The Rise Of Open Data

There’s lots of talk about open source software in use all over the place. Linux runs everything from servers to cell phones. You can find it powering the entertainment system on your next flight. You can find it anywhere you use technology.

We talk much less about open data, but it’s equally interesting. The first and most prominent source is of course Wikipedia which is of course one of the largest sites on the Internet by most metrics. It’s data is widely used in many applications from being accessible on the Kindle to priming Facebook and presumably Quora (I don’t think they have ever confirmed it) with pages. It’s been downloaded and analyzed many times.
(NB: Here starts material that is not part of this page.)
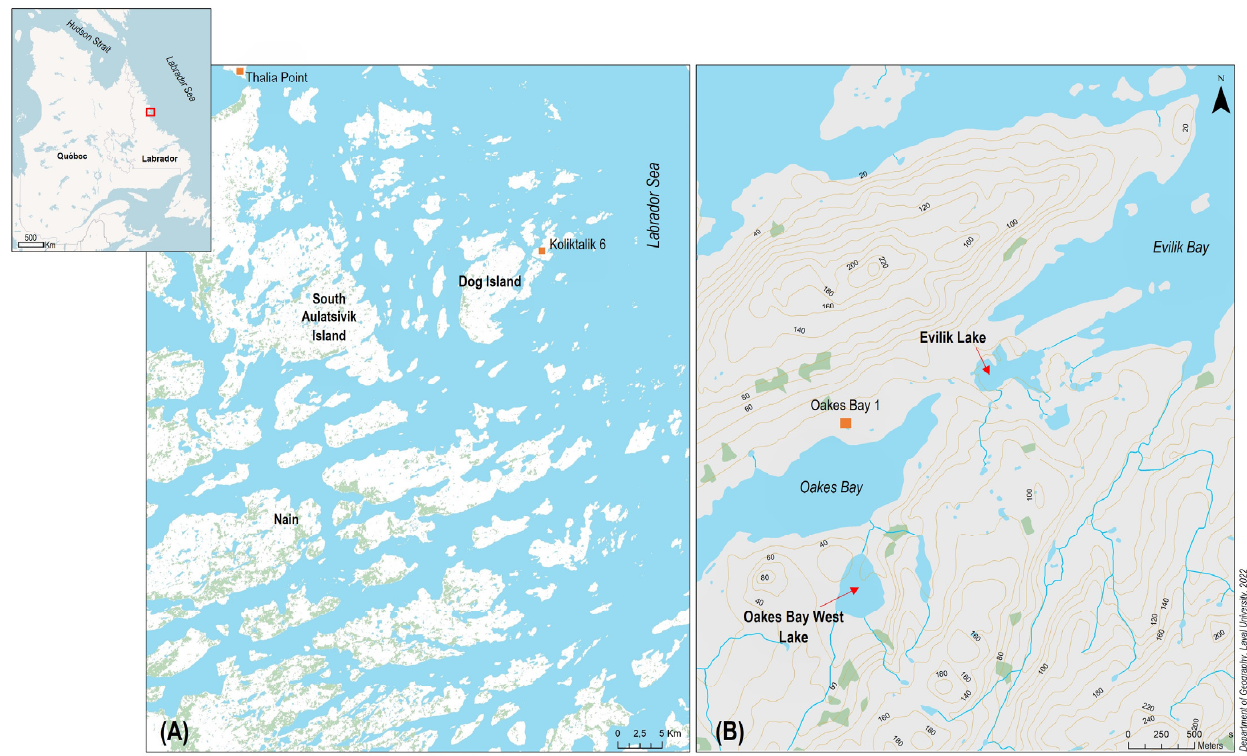
Figure 1. Location of the study site on the Labrador coast, Canada. ( A ) Nain and its Archipelago; ( B ) northern part of Dog Island showing sampled lakes, elevation (meters), and Oakes Bay 1 archae- ological site.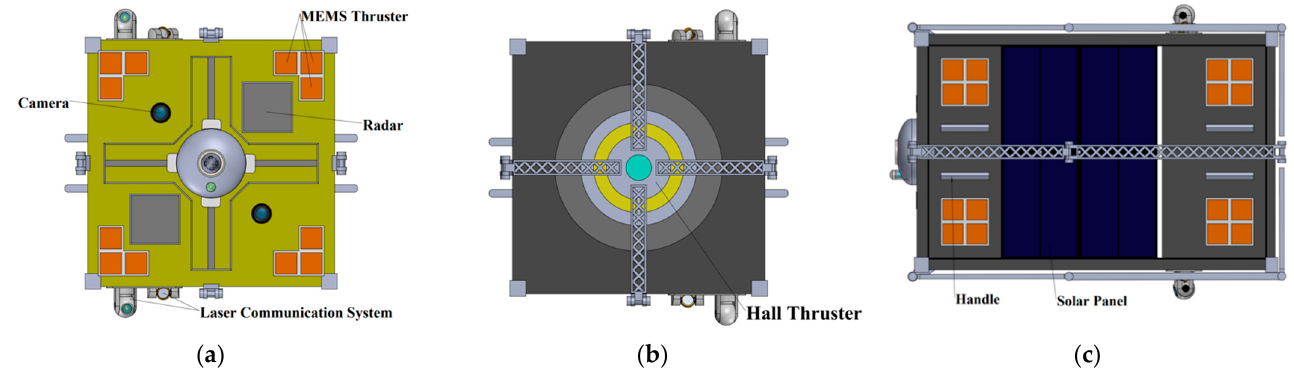
Figure 2. Three views of the servicing satellite in orthographic projection. ( a ) Front view, ( b ) back view, ( c ) side view.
Even the edits have been scrutinized by researchers to learn how people interact with each other.

Lesser known is OpenStreetMap, a project that may eventually challenge the long dominant Google Maps. OSM is to maps what Wikipedia is (or was) to encyclopedias. It’s website is still a bit crude and if made better would likely encourage some usage from folks who are opposed to Google on privacy grounds. Even more interesting is that OSM’s data is pretty widely consumed. Apple appears to be starting to use it. as they look to break the dependency on Google, a competitor for maps. Laminar Research uses it to generate a “plausible world” (their words not mine) in X-Plane 10. Think about that, a simulator using real street map data to generate a world that looks in many ways like the real world. It’s amazing.

Data has been ignored for so long, it’s just starting to get recognition. It was partly ignored because processing data used to be expensive. Cheap computing means data can be created, stored, processed, sifted and sorted, save and sent quicker and more affordable than ever before. We’re still at the beginning of this revolution.